API stands for Application Programming Interface. The main function is to provide a well documented, tested, and persistent interface for applications to use data resources and built-in functionality allowing for data search, aggregation, and extraction.

REST is short for Representational State Transfer (REST) a software architecture, proposed by Roy Fielding in 2000. There is a lot of discussion regarding which specific implementations are RESTful and which are not.
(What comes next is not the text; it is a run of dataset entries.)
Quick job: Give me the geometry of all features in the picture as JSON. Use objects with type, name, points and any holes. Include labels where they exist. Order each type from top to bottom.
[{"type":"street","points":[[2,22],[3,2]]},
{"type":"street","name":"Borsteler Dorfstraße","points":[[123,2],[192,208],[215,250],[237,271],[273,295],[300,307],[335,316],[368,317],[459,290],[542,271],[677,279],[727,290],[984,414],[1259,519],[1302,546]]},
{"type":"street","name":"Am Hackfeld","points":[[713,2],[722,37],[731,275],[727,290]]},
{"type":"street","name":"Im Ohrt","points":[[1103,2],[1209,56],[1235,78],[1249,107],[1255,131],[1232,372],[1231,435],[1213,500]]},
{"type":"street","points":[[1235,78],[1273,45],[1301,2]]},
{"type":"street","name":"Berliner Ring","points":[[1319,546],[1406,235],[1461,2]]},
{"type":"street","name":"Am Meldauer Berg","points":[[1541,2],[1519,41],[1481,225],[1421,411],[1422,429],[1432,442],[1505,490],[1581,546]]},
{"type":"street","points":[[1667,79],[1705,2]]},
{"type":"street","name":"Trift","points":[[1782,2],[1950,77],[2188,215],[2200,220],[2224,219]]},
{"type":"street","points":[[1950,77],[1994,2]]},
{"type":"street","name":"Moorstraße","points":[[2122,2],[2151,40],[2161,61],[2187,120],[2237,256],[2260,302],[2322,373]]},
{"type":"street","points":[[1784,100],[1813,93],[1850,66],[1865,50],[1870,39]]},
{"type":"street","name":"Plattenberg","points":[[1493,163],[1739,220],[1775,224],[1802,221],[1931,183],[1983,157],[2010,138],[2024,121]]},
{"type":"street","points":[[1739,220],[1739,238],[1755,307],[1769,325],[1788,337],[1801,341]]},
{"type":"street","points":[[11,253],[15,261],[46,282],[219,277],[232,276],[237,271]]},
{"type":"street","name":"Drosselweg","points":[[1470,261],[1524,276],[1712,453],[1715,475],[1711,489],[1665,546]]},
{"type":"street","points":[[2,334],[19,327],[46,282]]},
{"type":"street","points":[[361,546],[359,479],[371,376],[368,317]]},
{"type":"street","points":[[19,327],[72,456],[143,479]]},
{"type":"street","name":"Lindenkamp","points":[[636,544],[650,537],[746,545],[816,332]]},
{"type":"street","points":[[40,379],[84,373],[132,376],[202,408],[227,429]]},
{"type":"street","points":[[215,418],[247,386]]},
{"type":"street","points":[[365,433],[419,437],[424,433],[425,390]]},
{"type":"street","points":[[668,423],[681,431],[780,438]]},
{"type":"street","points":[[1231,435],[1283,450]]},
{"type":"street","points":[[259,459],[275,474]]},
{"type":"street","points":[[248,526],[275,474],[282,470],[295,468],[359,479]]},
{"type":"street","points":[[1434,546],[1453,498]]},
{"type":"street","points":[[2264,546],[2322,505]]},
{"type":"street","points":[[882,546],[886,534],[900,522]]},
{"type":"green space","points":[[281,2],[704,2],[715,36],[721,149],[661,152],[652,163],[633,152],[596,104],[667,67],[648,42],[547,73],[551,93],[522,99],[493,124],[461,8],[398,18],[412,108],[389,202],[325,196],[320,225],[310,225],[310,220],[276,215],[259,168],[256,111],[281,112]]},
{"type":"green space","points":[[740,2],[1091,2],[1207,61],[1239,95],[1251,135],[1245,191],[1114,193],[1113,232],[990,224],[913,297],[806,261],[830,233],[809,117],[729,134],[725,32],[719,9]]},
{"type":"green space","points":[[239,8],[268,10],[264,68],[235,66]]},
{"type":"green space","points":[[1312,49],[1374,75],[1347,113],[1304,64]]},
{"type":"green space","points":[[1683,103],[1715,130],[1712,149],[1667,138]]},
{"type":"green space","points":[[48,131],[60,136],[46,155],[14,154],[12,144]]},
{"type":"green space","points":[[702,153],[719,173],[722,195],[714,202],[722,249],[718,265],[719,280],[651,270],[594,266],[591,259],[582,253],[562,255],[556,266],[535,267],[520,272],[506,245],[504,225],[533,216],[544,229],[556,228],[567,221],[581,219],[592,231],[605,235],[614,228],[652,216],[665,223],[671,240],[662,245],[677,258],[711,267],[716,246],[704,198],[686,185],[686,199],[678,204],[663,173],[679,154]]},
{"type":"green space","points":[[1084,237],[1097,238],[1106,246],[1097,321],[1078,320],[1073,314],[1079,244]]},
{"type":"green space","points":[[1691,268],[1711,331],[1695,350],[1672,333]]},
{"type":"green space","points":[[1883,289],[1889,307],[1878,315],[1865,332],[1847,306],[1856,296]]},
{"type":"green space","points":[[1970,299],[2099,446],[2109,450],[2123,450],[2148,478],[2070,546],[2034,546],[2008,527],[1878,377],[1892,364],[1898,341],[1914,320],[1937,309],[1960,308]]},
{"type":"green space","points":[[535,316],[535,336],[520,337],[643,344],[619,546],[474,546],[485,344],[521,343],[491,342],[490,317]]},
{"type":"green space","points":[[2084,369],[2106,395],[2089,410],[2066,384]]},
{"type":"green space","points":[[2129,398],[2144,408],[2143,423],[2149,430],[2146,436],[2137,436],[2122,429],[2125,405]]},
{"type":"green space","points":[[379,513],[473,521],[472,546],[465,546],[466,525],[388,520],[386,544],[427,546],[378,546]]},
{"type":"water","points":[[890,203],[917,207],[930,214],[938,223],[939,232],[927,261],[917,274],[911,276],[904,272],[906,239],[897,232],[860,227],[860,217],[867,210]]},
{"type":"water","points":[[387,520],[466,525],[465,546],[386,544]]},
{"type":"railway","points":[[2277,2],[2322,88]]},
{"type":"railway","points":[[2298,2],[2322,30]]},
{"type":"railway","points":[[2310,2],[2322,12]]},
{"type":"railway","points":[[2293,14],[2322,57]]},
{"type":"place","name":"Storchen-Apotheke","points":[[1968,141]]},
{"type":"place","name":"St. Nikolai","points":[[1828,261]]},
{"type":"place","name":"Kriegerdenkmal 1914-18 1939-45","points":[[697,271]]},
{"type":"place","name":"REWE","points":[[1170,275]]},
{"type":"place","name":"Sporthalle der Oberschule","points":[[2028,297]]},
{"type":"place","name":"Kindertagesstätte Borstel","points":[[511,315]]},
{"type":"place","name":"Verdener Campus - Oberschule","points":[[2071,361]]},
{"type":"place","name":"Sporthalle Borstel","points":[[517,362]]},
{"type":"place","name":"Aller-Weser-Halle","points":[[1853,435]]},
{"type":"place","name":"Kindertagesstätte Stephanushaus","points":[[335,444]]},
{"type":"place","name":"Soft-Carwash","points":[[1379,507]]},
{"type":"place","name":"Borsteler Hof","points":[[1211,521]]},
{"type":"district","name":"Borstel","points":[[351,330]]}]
Many of them are questions of taste or design decisions, best (or not so good) practices that were not predetermined by the original paper.

Main principles are:

  • the usage of the full flexibility of the HTTP protocol, including Headers, different verbs GET, POST, DELETE, PATCH, PUT,
  • representation of state within the request structure including Request-Headers, URL/URI, and posted data.
  • a request should return the same result at any time (persistence).

The usage of the http protocol and asynchronous AJAX requests issued from client-side JavaScript applications is nothing new to web development. However a RESTful API provides a framework that makes data and functionality that are usually part of back-ends available to a wider developer community.

Current Status of the Ecoengine

Currently, the Ecoinformatics Engine is a rather simple API and only accepts GET requests that do not require authentication.

The Ecoengine supports Cross-Origin Resource Sharing (CORS) meaning that the same origin policy of JavaScript requests is not enforced. For this reason Ecoengine data can easily be included in any JavaScript application, an additional back end is not required (however it might become necessary to handle authorization later).

We plan to maintain the current level of open access in the future to support a wide range of users. However, authentication will be implemented to support POST requests as well as less throttled access for selected applications in the future.